With land turning out to be a major pain point for expansion of coal mining operations, these technologies bypass land acquisition and avoid its degradation.
The locked up coal assets left out earlier due to techno-commercial and safety concerns can now be unearthed through these technologies, the Coal India said in a statement on Friday (17 June).
"CIL is exploring ramping up its UG production by four-fold to 100 million tonnes (MTs) by FY 2030 from 25.6 MTs in FY’22," the company said.
UG output is environmentally clean, minimally invasive on land degradation, society friendly. Around 70 per cent of the country’s coal reserves are conducive for UG mining, it added.
The aim, according to the company, is to make UG production sizably supplement the OC output. At current rate, mineable coal reserves at existing OC will slowly start lowering.
Among mass production technologies, CIL will introduce 50 continuous miners by FY25 with peak production potential of 25 MT per year.
21 such machines are already deployed in ECL, CCL and SECL producing 9 MT per year.
Two powered support long wall (PSLW) machines operating in ECL and BCCL produced 1.58 MT in FY22 against 1.13 MT in FY21 posting 40 per cent growth.
Two more PSLWs with a total capacity of 4.5 MT per year are soon to be deployed in BCCL.
Further, in a first, CIL is aiming to mine coal through punch entry in those OC mines which have reached their ultimate pit level. This could be done through a mix of technologies.

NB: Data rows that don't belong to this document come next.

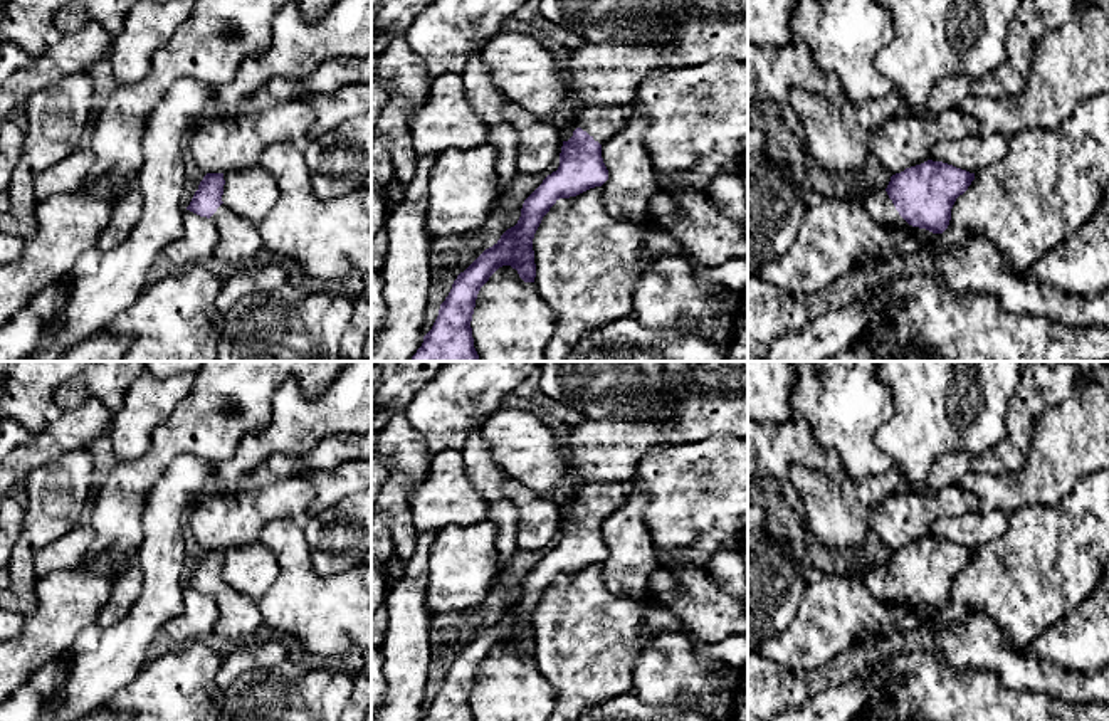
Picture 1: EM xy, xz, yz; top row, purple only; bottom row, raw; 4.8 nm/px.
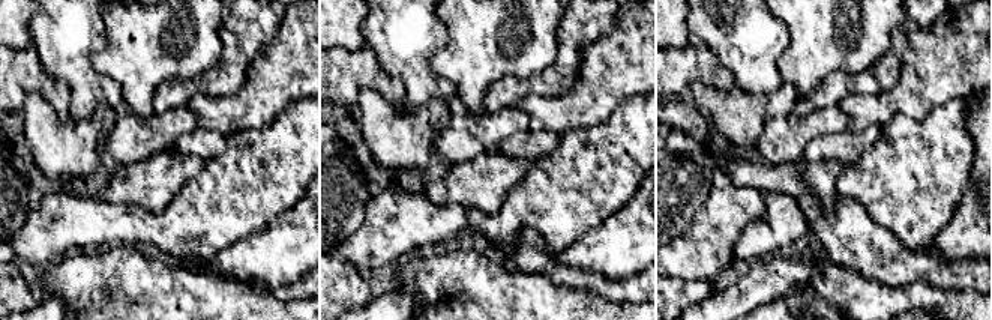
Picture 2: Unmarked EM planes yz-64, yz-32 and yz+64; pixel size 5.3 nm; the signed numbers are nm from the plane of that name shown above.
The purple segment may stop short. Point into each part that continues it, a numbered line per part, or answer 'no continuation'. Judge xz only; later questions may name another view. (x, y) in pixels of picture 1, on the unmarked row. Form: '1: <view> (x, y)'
1: xz (602, 499)

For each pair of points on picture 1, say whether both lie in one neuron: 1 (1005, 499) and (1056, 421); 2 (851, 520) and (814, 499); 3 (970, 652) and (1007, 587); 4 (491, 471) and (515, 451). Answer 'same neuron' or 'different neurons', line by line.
1: same neuron
2: same neuron
3: different neurons
4: different neurons

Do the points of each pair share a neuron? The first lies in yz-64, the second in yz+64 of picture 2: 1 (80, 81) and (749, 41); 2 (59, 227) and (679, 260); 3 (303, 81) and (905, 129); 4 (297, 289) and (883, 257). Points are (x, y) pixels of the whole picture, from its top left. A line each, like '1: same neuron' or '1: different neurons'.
1: same neuron
2: same neuron
3: different neurons
4: same neuron

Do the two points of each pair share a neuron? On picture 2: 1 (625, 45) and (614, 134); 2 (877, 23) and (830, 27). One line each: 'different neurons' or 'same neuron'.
1: different neurons
2: same neuron

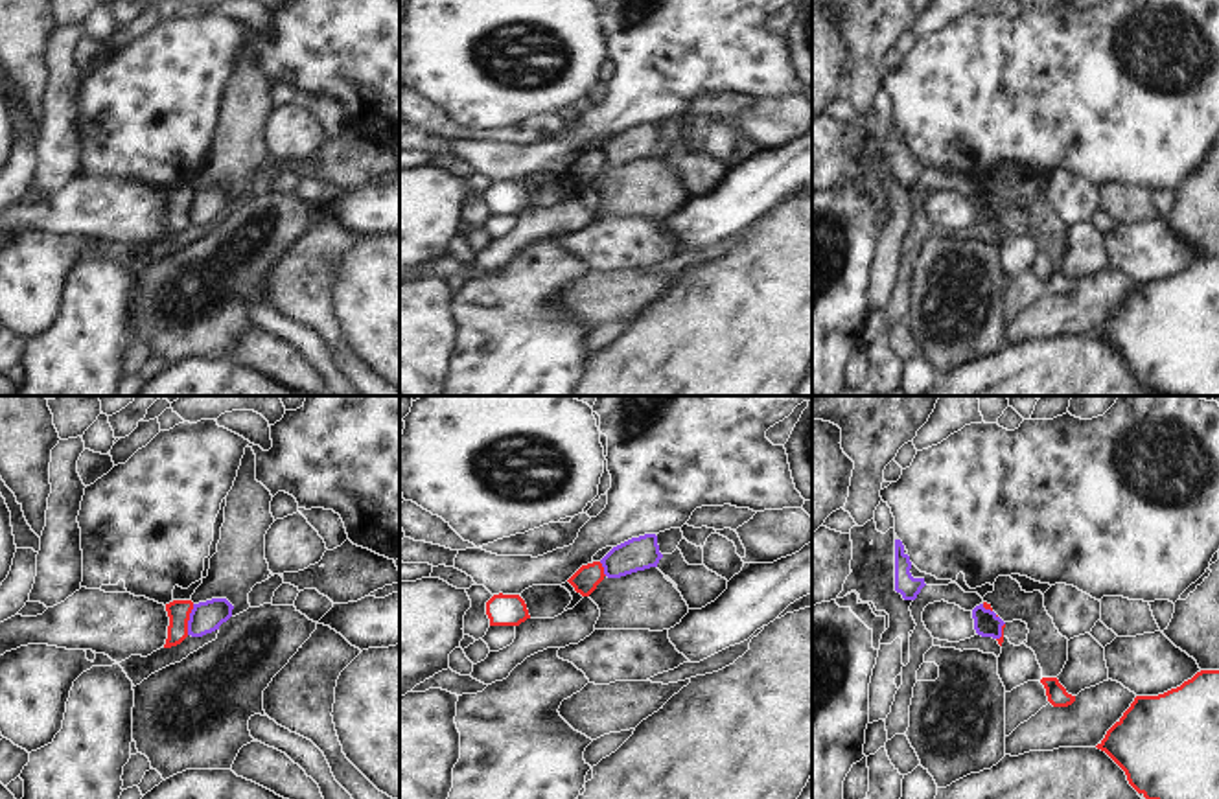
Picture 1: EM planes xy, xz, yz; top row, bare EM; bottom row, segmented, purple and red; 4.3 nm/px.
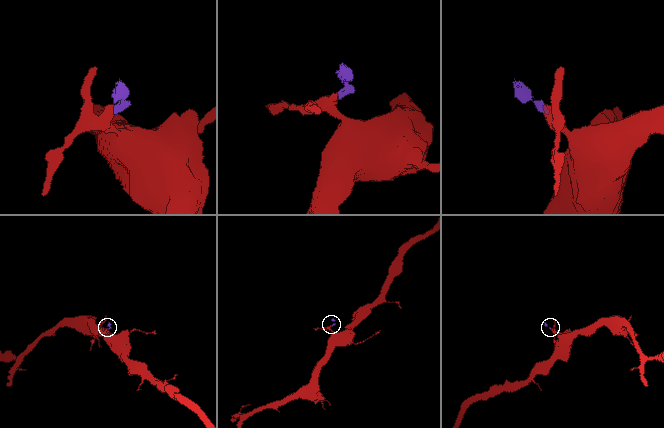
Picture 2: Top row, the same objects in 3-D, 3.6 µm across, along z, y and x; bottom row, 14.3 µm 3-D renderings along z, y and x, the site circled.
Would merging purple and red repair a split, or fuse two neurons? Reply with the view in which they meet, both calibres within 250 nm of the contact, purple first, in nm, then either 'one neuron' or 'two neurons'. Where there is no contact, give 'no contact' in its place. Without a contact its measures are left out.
meets purple in xy; 140 nm thick on the purple side, 100 nm on the other; two neurons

CIL plans to identify and implement 5 such mines through punch entry in phased manner till FY24. So that mineable coal assets can be extracted with economic viability, the company said.
The company is also planning to deploy 10 High Wall machines in its OC mines during the ongoing fiscal with projected production potential of 5 MTs/Year.
With one such project already operational in SECL, three more will soon be functional in ECL. One Highwall machine entails a capex of Rs 200 crore.
Since nationalization in 1975, UG output contracted by 57.7 per cent till FY22 while OC production expanded by 8.5 times, the company said.
Loss incurring production, longer gestation period, lack of skilled labour, unavailability of indigenous equipment, and departmental production cost being high tilted the scales against UG mines.
However, with multiple options available now UG production could become viable. Important among them are, mass production technologies, availability of indigenous manufacturing units and well trained skilled labour.
Outsourcing to contractors would scale down the cost of production. Gestation period is also considerably lower now. With these advantages CIL plans to steadily scale up the locked up UG coal assets.